Itamar Brasinha e sua obra sobre Hélio Garcia
A obra do escritor bom-despachense remete à arte mineira de fazer política que está, ao mesmo tempo, tão longe e tão perto de nós
LÚCIO EMÍLIO – Itamar “Brasinha” é um de nossos grandes escritores. Jornalista, estudou em Paris, lecionou na UFMG, escreveu vários livros, é grande a sua trajetória. Jacinto Guerra escrevia sobre ele com admiração. Brasinha tem uma obra sobre Bom Despacho: Bom Despacho que Te Quero Bom: Fragmentos de um Painel Político. O livro saiu pela editora O Lutador em 1987.

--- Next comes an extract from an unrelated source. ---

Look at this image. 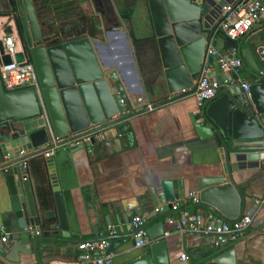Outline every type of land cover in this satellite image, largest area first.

Brasinha foi vereador em Bom Despacho, secretário da Indústria e Comércio de Belo Horizonte e presidente da Fundação Ulysses Guimarães. Itamar também é autor das biografias de João Bosco Murta Lages, Manoel Cunegundes e Ronan Tito. Também pesquisou a trajetória da PucMinas, por ocasião de seus cinquenta anos, vindo a lançar “O Sonho é Possível” em 2008.
Recentemente, Brasinha escreveu uma biografia do governador Hélio Garcia (1906-2015). Essa biografia me dá a curiosa impressão de um tempo “tão longe, tão perto”. Tão perto de nós no tempo, mas ao mesmo tempo longe, pois a atualidade é muito diferente. Como estudante de Direito e político, Garcia vivia no “Chez Bastião”, no Minas Tênis Clube. Gostava de uísque e de festas, indo mesmo a inferninhos e lugares populares. Na atualidade, o perfil do executivo, bem como do estudante de Direito, é mais um gestor, um técnico. Não há mais espaço para boêmios chegarem ao alto escalão. Bom Despacho foi citada na biografia, o que dá medida do carinho que Brasinha dedica a Bom Despacho:
O bem contra o mal faz muito bem às elites. O bem contra o mal faz muito mal ao povo. Mas quem decide o que é o bem e o mal é o político. Filhos, netos e famílias governamentais da elite. É assim em qualquer lugar do mundo. Em Abaeté, Bom Despacho, em Dores do Indaiá, Lagoa da Prata, Pompéu e Bambuí não é diferente (GARCIA, 2022, p 90).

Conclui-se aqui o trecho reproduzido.